RE: Registration of new charset "UTF-16"

On Sat, 16 May 1998, Larry Masinter wrote:
> > We might eventually define a MIME "widetext" top-level media type for
> > plaintext data using UTF-16 or UCS-4, but I don't think it's time to do
> > that yet.  UTF-8 is standards track and may be freely used in text/* media
> > types.
> 
> I think it's time to do this. It's been a recurring issue for as long
> as I've been trying to work the 'charset' issue in HTTP. What's needed
> is something that just doesn't have the same end-of-line handling that 'text'
> has, so I believe 'etext' would do.

Shall we go ISO-10646 only on this media type?  How about only allowing
UTF-16 and UCS-4?

What about end of line canonicalization?  Do we stick with CRLF, or should
we use the ISO 10646 Line Separator and Paragraph Separator characters?
Or do we give up on a canoncial form and just state that widetext/etext
probably isn't suitable for use with digital signatures.

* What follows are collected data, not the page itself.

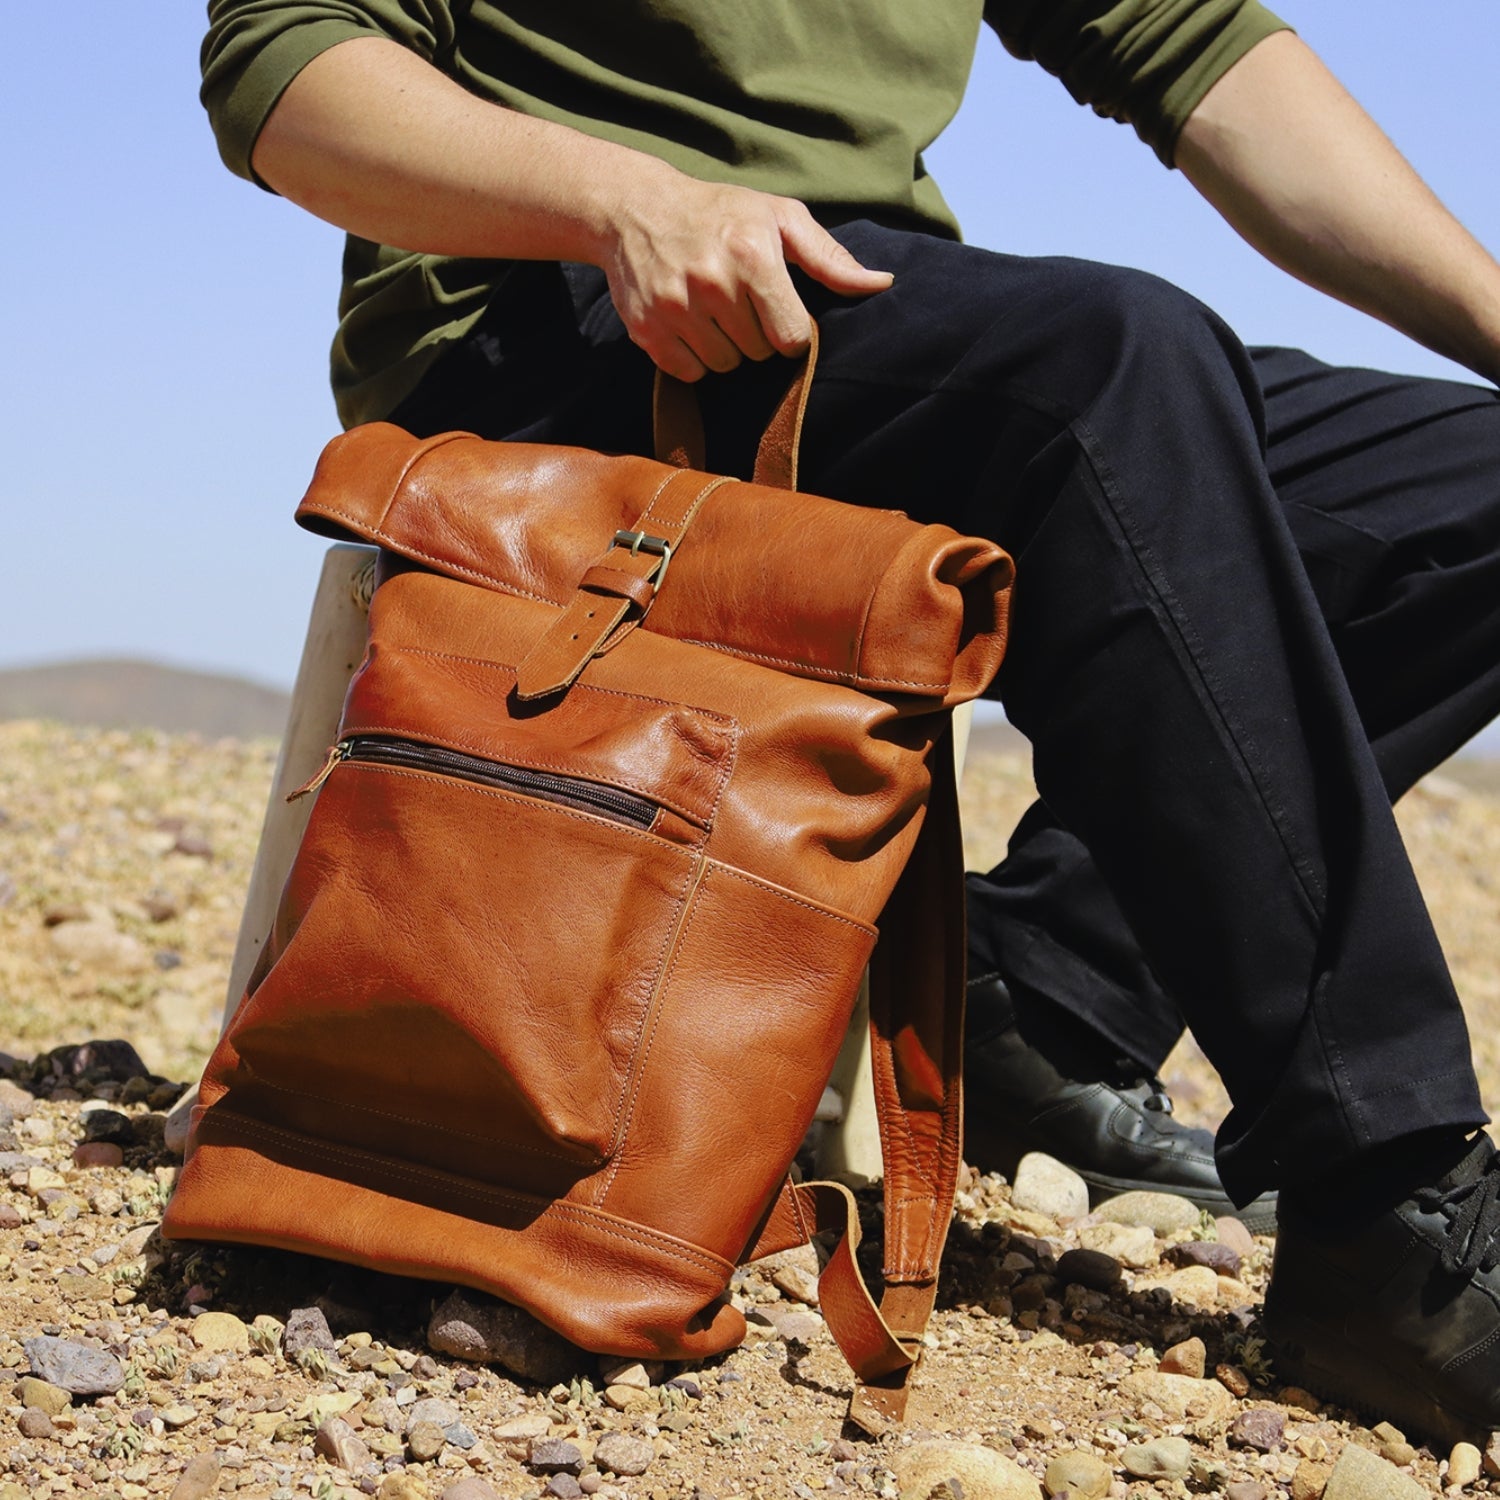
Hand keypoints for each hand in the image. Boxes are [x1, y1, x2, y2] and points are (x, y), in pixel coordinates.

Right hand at [600, 167, 892, 379]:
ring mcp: (674, 307)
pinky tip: (688, 322)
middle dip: (754, 334)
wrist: (635, 208)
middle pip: (757, 353)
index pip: (790, 336)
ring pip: (723, 366)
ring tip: (712, 310)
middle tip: (738, 302)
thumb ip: (829, 259)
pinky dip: (693, 357)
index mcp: (752, 255)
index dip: (789, 330)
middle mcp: (712, 282)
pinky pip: (689, 372)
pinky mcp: (646, 329)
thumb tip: (882, 284)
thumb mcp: (779, 218)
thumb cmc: (720, 214)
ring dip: (725, 347)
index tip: (777, 310)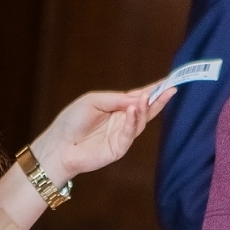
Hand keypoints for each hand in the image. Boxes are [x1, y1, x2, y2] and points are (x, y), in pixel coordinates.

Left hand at [31, 84, 175, 181]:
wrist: (58, 145)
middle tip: (171, 89)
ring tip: (146, 97)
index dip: (153, 90)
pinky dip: (133, 122)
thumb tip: (139, 97)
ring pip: (140, 121)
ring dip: (145, 108)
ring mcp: (122, 135)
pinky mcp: (119, 148)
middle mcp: (122, 121)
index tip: (168, 81)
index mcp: (116, 107)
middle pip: (145, 109)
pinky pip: (130, 134)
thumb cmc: (71, 121)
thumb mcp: (93, 101)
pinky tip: (134, 110)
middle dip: (159, 99)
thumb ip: (116, 99)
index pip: (138, 97)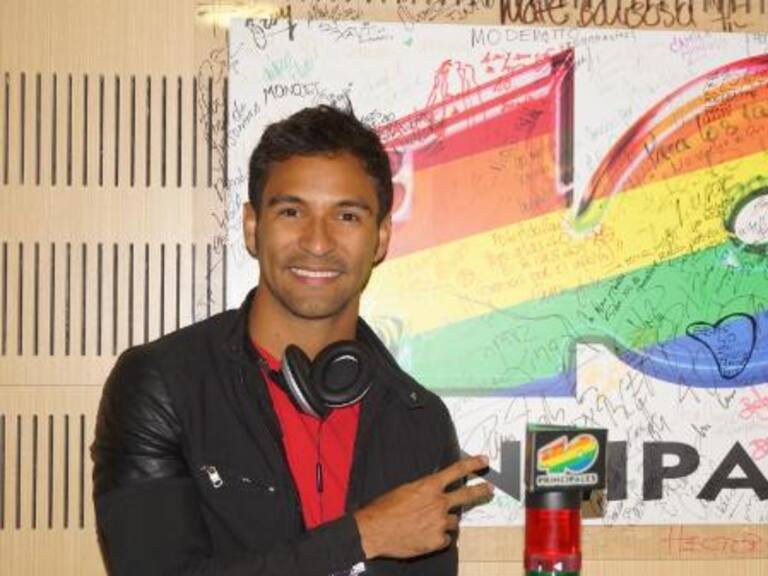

Do we want to keep the ability to display unknown widetext/etext media
subtypes to the user, or do we want to declare that a failure and treat
all unknown types as application/octet-stream?

If UCS-4 is going to be useful, shouldn't we introduce a compressing
content-transfer-encoding at the same time?

What endian rules will there be?  Always big-endian as is traditional and
will work well with multipart/signed?  Or follow the lead of the TIFF and
the XML spec and allow either endian (and the resulting interoperability
problems many of us have seen)?

In email, how do you find out if a recipient supports widetext/etext,
given it will be unreadable by most recipients?

If people are convinced it's time to attack the widetext/etext problem,
then there are a lot of hard decisions to make.